--- ОТРЫВОК ДЛЯ ЧТЕНИЯ ---
_ _ _ _ _

После их отъезда Фердинанд, Франц Карл, и его юный сын Франц Иосиф проехали сквозь ликующие массы народа, которые наполнили улицы Вены. Фердинанд, который был до слез тронут демонстрантами, пообещал им все, даже конституцию. Ликующая толпа выпрягла лошадей, повезла императорский экипаж обратно в Хофбург и пела при этом гимн Гайдна «Боже храни нашего императора».
Но обстановка успокоилась только поверхностно. Совету министров в мае было предъявлено требование провести всеобщие выборы в Рейхстаг для принятия конституции. После этого императорская семья испугалась и бежала в Инсбрук. Венцы отправили петицию, которая была подписана 80 000 жителями, прося Фердинанда вернуться в столицу.
Между тем, все больше распространяющийся национализм привел к восстаниям против господства Габсбургов в неспокойных итальянских провинциях, а также в Венгрии и Богемии. Триумвират генералов подавил с применением силы все три революции: Радецкий[434] в Италии, Виндишгрец[435] в Чехии и хорват Елачич[436] в Венгрии.

_ _ _ _ _

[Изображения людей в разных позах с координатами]
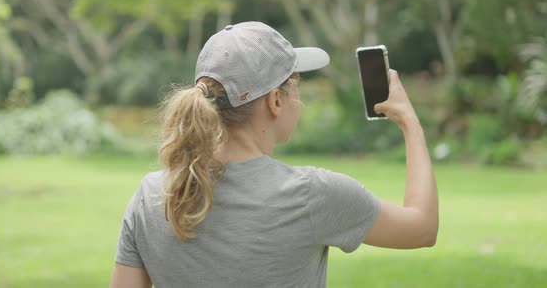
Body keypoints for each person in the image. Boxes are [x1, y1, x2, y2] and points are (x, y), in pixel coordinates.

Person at [109, 22, 438, 288]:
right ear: (276, 100)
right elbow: (422, 227)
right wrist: (410, 122)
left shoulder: (152, 196)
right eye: (295, 84)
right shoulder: (311, 194)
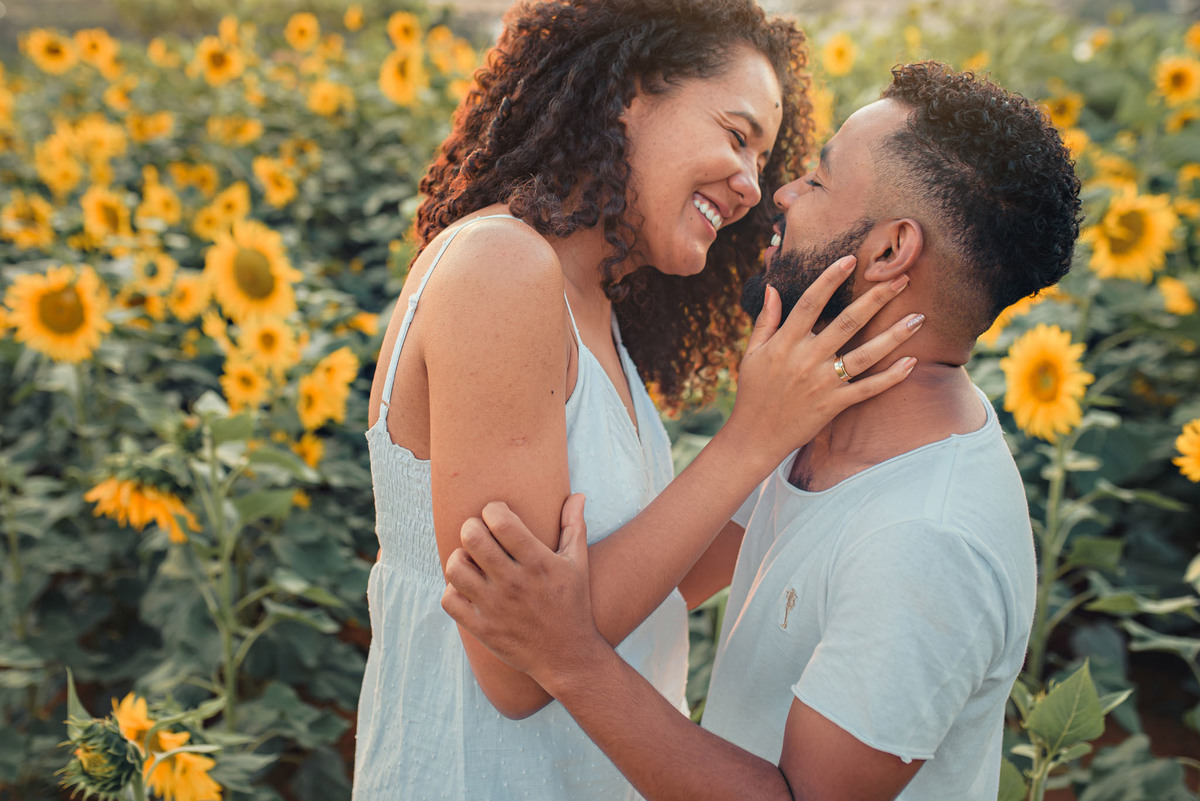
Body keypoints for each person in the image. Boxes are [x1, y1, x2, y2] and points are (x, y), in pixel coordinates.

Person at [441, 61, 1084, 800]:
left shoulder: (930, 539)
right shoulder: (823, 420)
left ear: (887, 252)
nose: (779, 192)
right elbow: (663, 577)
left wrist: (568, 658)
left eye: (817, 178)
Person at [352, 1, 926, 798]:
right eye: (736, 135)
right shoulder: (502, 268)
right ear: (628, 90)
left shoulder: (590, 303)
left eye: (763, 157)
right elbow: (517, 664)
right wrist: (751, 438)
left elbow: (635, 593)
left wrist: (809, 430)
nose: (751, 186)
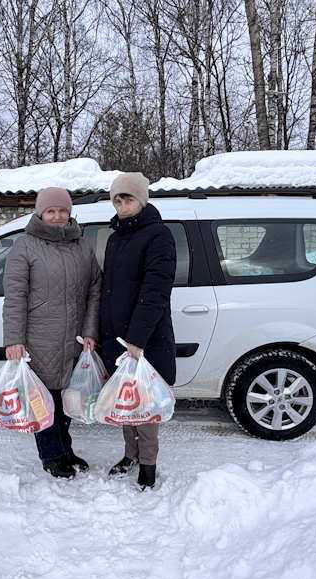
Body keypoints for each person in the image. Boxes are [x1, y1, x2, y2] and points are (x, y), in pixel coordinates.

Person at [2, 187, 101, 479]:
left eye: (63, 211)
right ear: (40, 213)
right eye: (51, 211)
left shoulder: (82, 245)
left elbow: (95, 289)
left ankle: (65, 449)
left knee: (66, 400)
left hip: (74, 341)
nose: (57, 216)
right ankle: (51, 456)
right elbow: (15, 297)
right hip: (39, 340)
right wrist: (14, 340)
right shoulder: (25, 246)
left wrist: (90, 330)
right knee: (43, 401)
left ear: (70, 213)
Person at [99, 173, 177, 490]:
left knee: (144, 406)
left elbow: (155, 291)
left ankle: (148, 465)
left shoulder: (158, 236)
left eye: (128, 198)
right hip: (117, 339)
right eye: (117, 199)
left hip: (143, 340)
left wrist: (137, 339)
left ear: (142, 200)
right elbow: (109, 289)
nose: (122, 204)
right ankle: (129, 455)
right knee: (125, 401)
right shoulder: (117, 236)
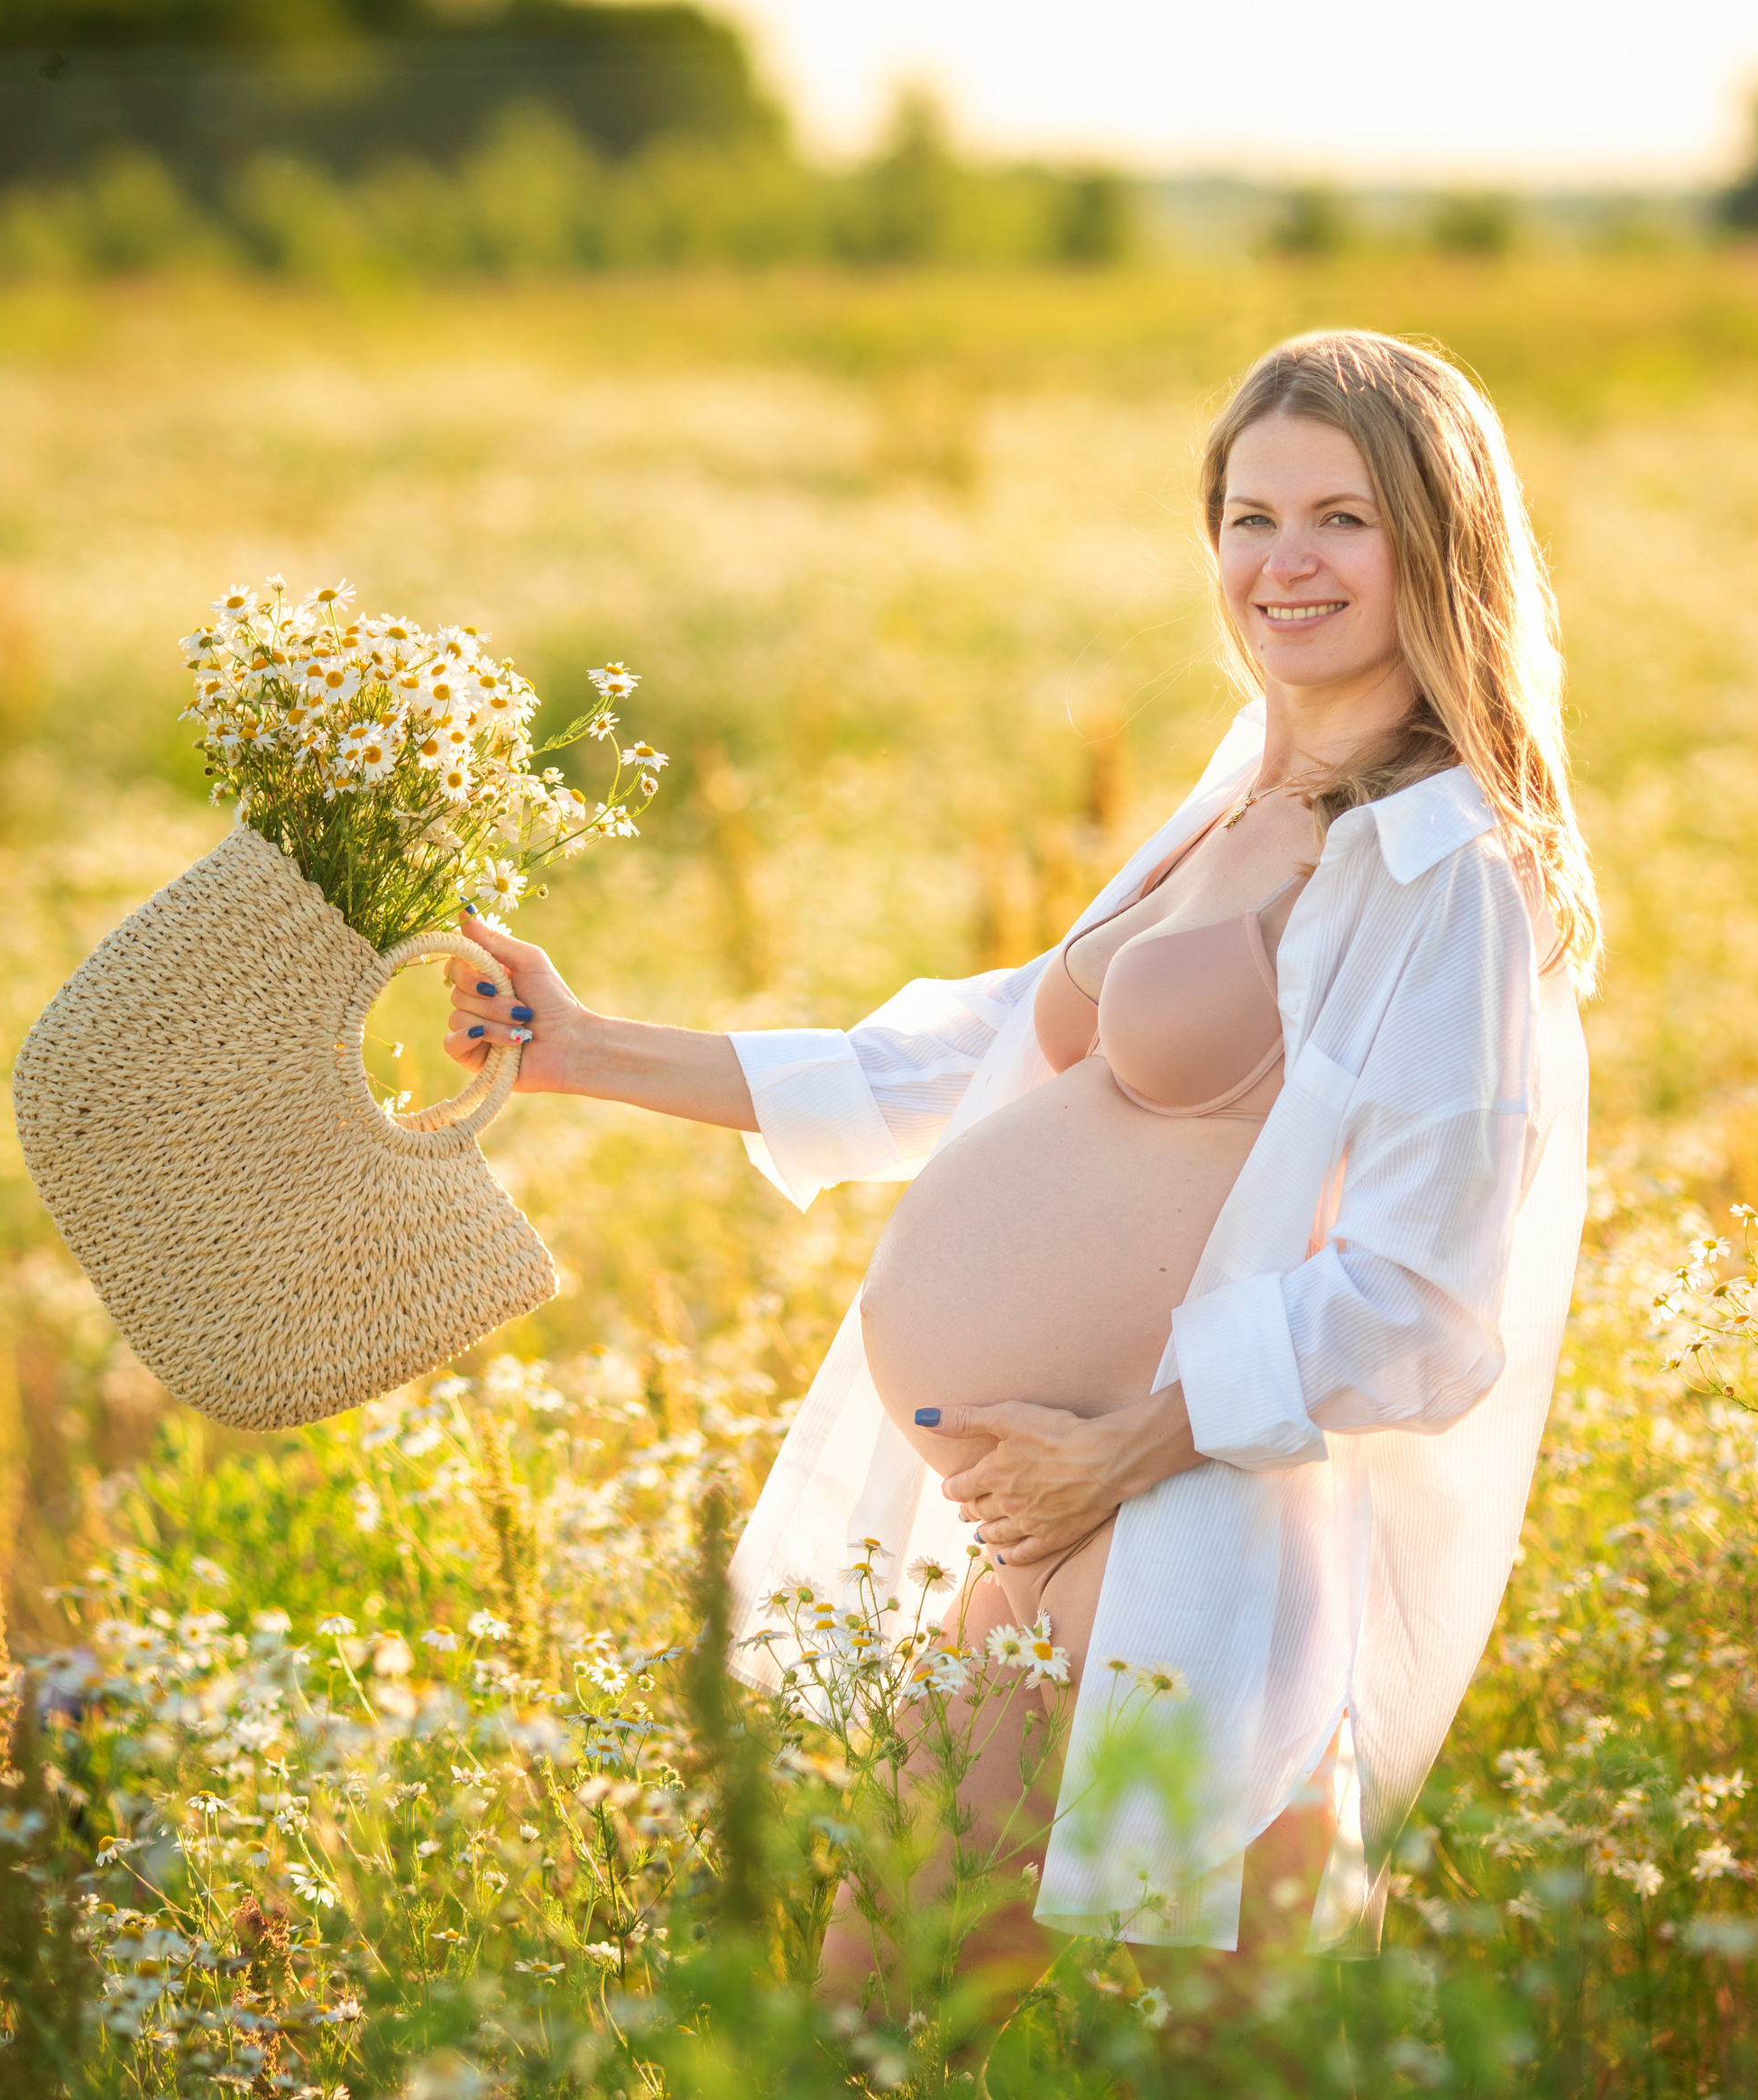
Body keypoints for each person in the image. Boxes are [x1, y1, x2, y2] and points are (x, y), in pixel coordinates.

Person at [444, 329, 1594, 1997]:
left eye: (1342, 517)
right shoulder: (1240, 793)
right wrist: (590, 1048)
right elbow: (983, 1057)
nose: (1285, 563)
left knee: (1042, 2025)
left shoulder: (1446, 867)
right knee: (916, 2011)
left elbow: (1427, 1297)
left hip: (1173, 1512)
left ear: (1439, 540)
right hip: (1050, 1519)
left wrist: (1120, 1452)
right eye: (1249, 516)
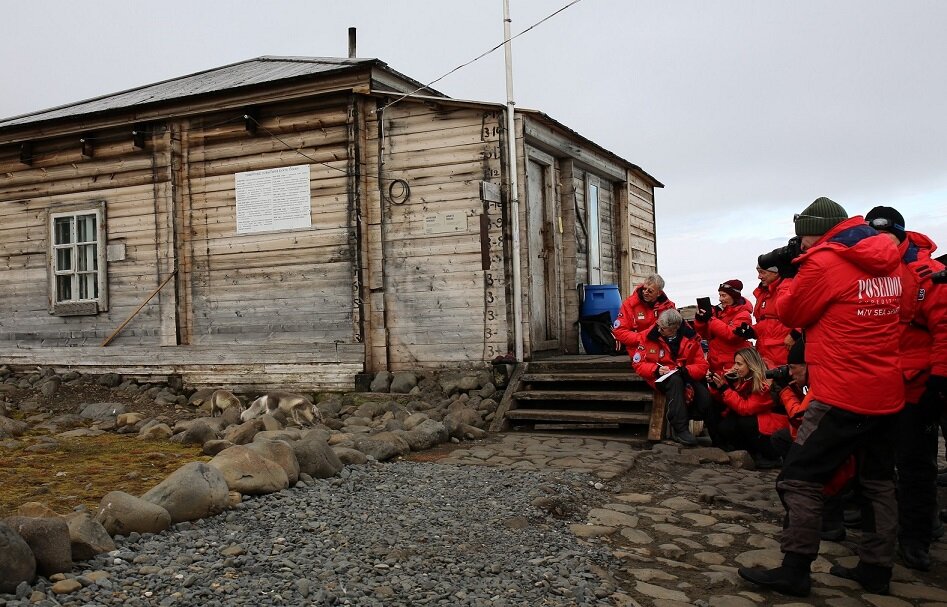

_ _ _ _ _

--- ВАШЕ ЗАДАНИЕ ---
Верните из отрывка про императора Фердинанда кусок от «Но обстановка успокоилась» до «вернуться в столицу.» включительно, слово в слово. Этот список здесь не понадобится.

--- РЕЗУЛЬТАТ ЗАДАНИЯ ---
Но обстановка успокоилась только поверхностно. Совету министров в мае было предъявлено требование провести всеобщие выборы в Рейхстаг для принятия конституции. После этого императорская семья испугалась и бежала в Инсбрук. Венцы отправили петицию, которая была подписана 80 000 жителями, прося Фердинанда вернуться в столицу.